University Bond Sale Raises Less Than Expected

Harvard’s $601 million bond sale on Tuesday raised 20 percent less than had been planned earlier, as rising interest rates led to a decision to shrink the size of the deal.

The bonds were priced at a premium, with 10-year bonds yielding 2.54 percent—20 basis points lower than the benchmark for AAA-rated institutions on municipal debt due in 10 years, according to Bloomberg.

While overall interest rates remain low, rates on longer-dated tax-exempt municipal bonds such as those issued by Harvard rose about 10 to 13 basis points on Tuesday, due to inflationary concerns spurred by the Federal Reserve’s announcement to buy back $600 billion in Treasury bonds. The movement in rates increases the cost of borrowing for the University.

University spokesman John D. Longbrake said that Harvard viewed the bond offering as a success.

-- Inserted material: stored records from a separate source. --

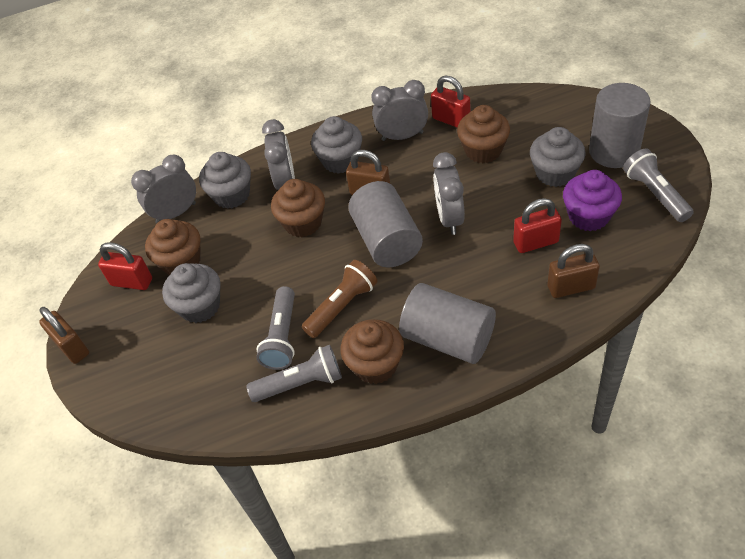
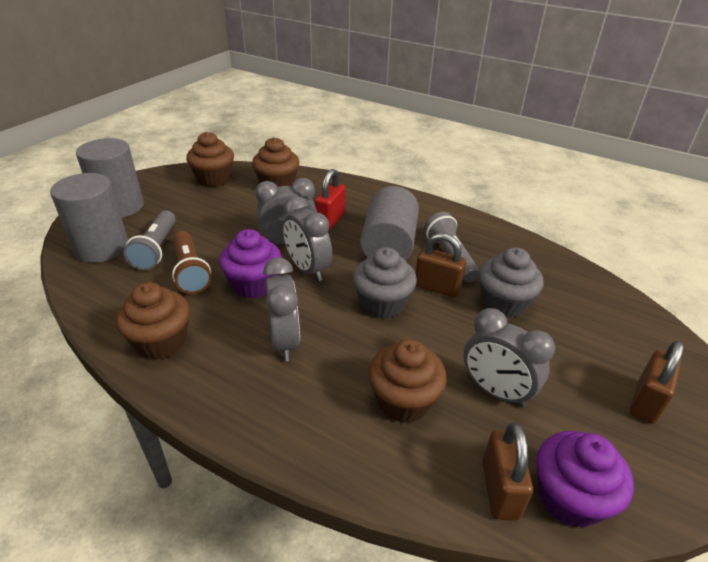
grey cupcake: 4 -> 2
grey flashlight: 3 -> 2
purple cupcake: 1 -> 2
red padlock: 3 -> 1

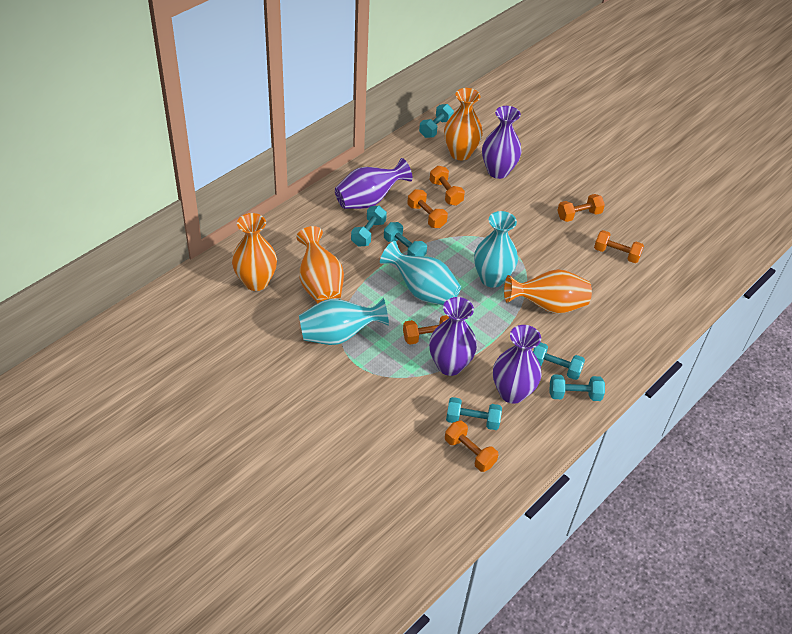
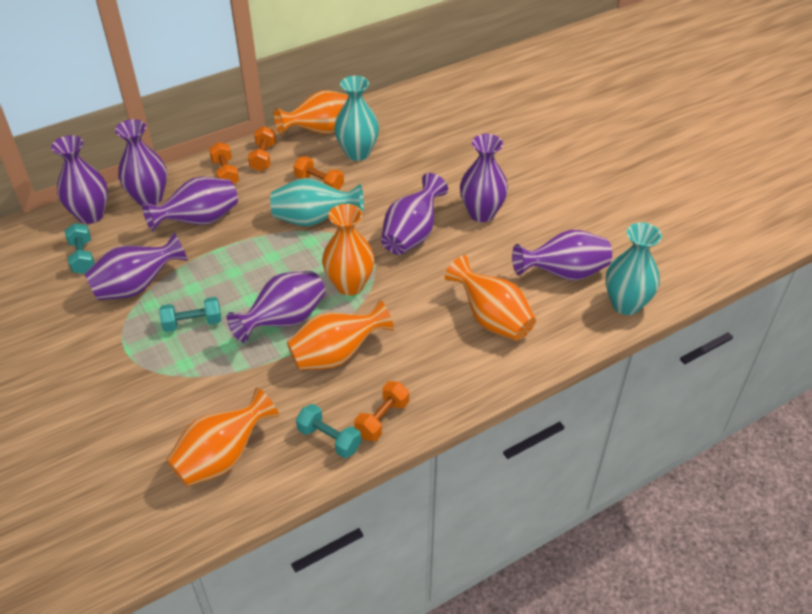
orange dumbbell: 6 -> 4
orange vase: 4 -> 5
purple vase: 4 -> 8
turquoise dumbbell: 6 -> 3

“Deals are commonly resized based on market conditions, especially when the issuer has flexibility in its financing strategies,” Longbrake said.


The bonds—which were issued through the Massachusetts Development Finance Agency—will refinance long-term debt and pay construction costs for the renovation of the Fogg Museum.

Morgan Stanley served as lead underwriter.

Last week, Harvard sold $300 million of taxable 30-year bonds.

In all, the recent bond issuances will bring Harvard’s total outstanding debt to $6.6 billion, more than double the amount on the University’s books in 2006.

Harvard’s last bond sale in December 2008 raised $2.5 billion at the height of the financial crisis, as the University faced various liquidity demands and sought to alleviate them by tapping the bond markets.

Harvard retained its AAA credit rating from both Moody’s Investor Service and Standard & Poor’s, reflecting the rating agencies’ continued faith in the University’s finances. A strong credit rating allows Harvard to raise capital more easily and cheaply from the debt markets.

Though Harvard’s endowment suffered a heavy blow during the financial crisis, investment returns reached 11 percent in fiscal year 2010.

As University finances have increasingly stabilized, Harvard is rethinking its financial strategy for the next few years.

For one, Harvard intends to decrease its capital spending for the next two years, according to both rating agencies.

And in 2009, University President Drew G. Faust announced that Harvard would cut as much as half of its capital budget and expressed plans to depart from Harvard’s usual method of financing new construction by borrowing.

Currently, the University has relied more heavily on private donations to finance building projects, including construction at the Law School, the renovation of the Fogg, and ongoing building projects in Allston.

In addition, Executive Vice President Katherine N. Lapp is implementing a new capital planning process that will involve centralizing decisions about the optimal use of financial resources.